See also: Sherts, Executrix, v. Fulton National Bank of Lancaster, 342 Pa. 337, and Pennsylvania Title & Trust Company v. Meyer et al., 201 Pa. 299. The latter case was cited as authority by both parties in their written briefs, and we are satisfied that it does not touch on the precise point involved in the case we are considering.

According to the allegations of the complaint plaintiff, up to the time of his resignation, had the exclusive possession of the bank book. He also had the check book which contained stubs, after the usual fashion, on which plaintiff made entries corresponding to the entries made on the check. What opportunity would he have to compare the checks with the stubs and determine whether or not there were any forgeries if the checks were to be delivered into the possession of the Beaver Falls Savings and Loan Association? The pitfalls to which he might be exposed are clearly pointed out by the court in the case of Interstate Hosiery Mills, Inc., v. First National Bank of Lansdale, supra, and the other cases cited in the forepart of this opinion.

*300We are of the opinion that plaintiff has set forth in his complaint sufficient allegations of fact to entitle him to judgment in his favor if the defendant admits them to be facts when defendant files its answer. The third preliminary objection must be overruled.

We have carefully read the briefs of argument filed by both parties and examined the authorities mentioned therein. It seems to us that defendant has the wrong concept of what the issue in the case is when he cites many cases to show that when a bank account is carried in a particular fashion, under some circumstances the depositor is the owner of the fund and under other circumstances the cestui que trust is the owner of the fund. None of the cases point to any statement by any court in any State to the effect that the bank has no obligation to return the canceled checks of a depositor to the depositor himself, even though he is only a trustee of the account.

We can conceive a system whereby a savings and loan association can require canceled checks drawn by its solicitor to be returned by the drawee bank to the association offices rather than to the solicitor. It is possible that, where the association makes its check payable direct to its solicitor rather than to the borrower, or deposits the money to the credit of its solicitor, the association retains the beneficial ownership of the entire fund. The solicitor is only its agent for distribution just as their secretary might be. The checks issued by the solicitor and drawn on that fund aré the association’s checks. The association, in that event, is the depositor. We do not have such a situation in the case we are considering. If plaintiff proves the facts alleged in the complaint he will show that the association pays directly to the borrower and the borrower hands the check to plaintiff, who thereupon becomes the depositor, the agent of the mortgagor. The association parts with all beneficial ownership in the money. The money is the *301property of the borrower and the solicitor becomes the depositor. The checks drawn on the fund are the solicitor’s cheeks, not the association’s checks, and he is entitled to their return when canceled. The association is protected by getting possession of the check paid to the borrower by it when that check is returned “canceled” by the bank.

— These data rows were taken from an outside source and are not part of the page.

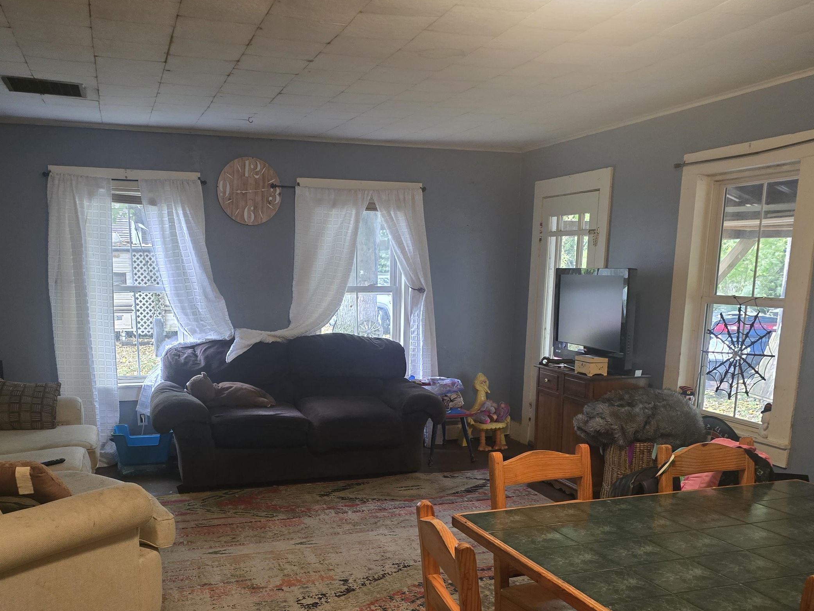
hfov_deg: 53.9
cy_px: 447
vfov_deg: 40.8
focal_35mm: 34
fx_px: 800
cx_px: 394
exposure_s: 1/60
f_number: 1.7
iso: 1000
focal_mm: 6.3
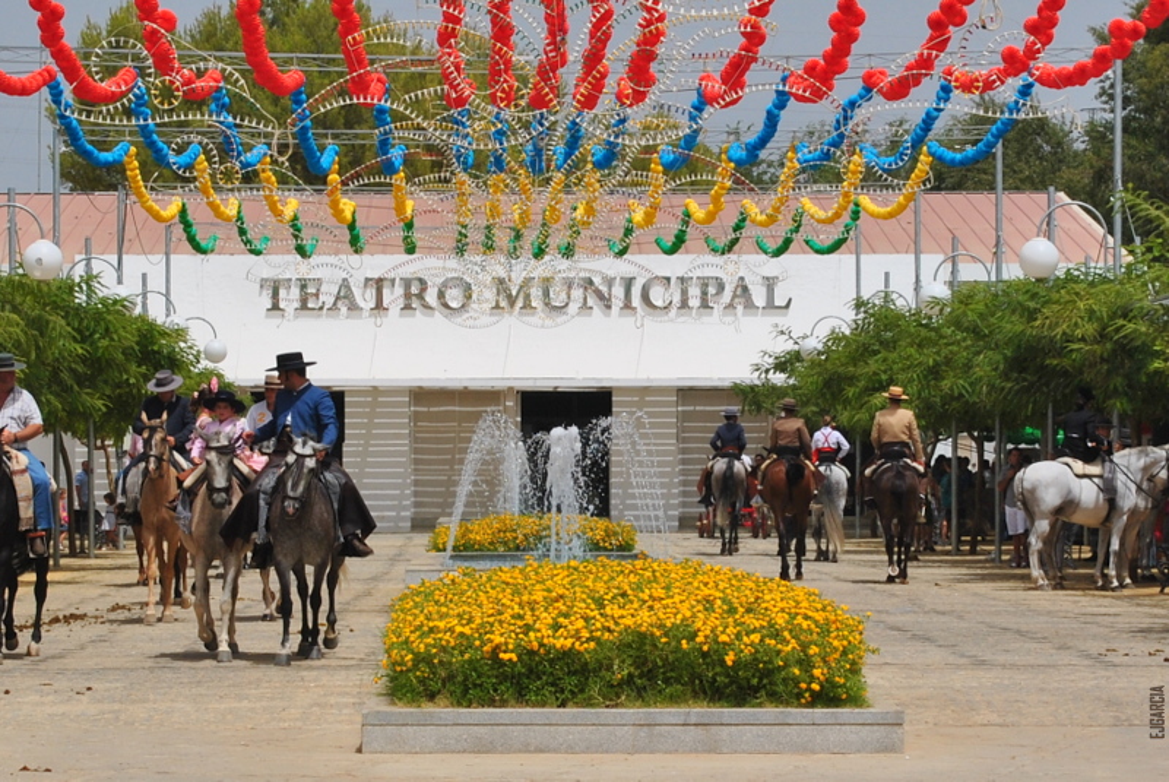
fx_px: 2194
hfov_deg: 29.8
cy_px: 391
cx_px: 584
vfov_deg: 20.2
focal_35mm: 68
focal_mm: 45
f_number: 10
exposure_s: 1/320
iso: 100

Entertaining these views we make the following

Order

Now, January 31, 1951, the preliminary objections filed at the above stated term and number are overruled, and it is ordered that defendant file an answer to the allegations set forth in plaintiff’s complaint within 20 days from the date of notice of this order; upon failure of defendant to file a responsive answer within 20 days from the date of notice, plaintiff may enter judgment in favor of plaintiff and against defendant pro confesso by praecipe to the prothonotary.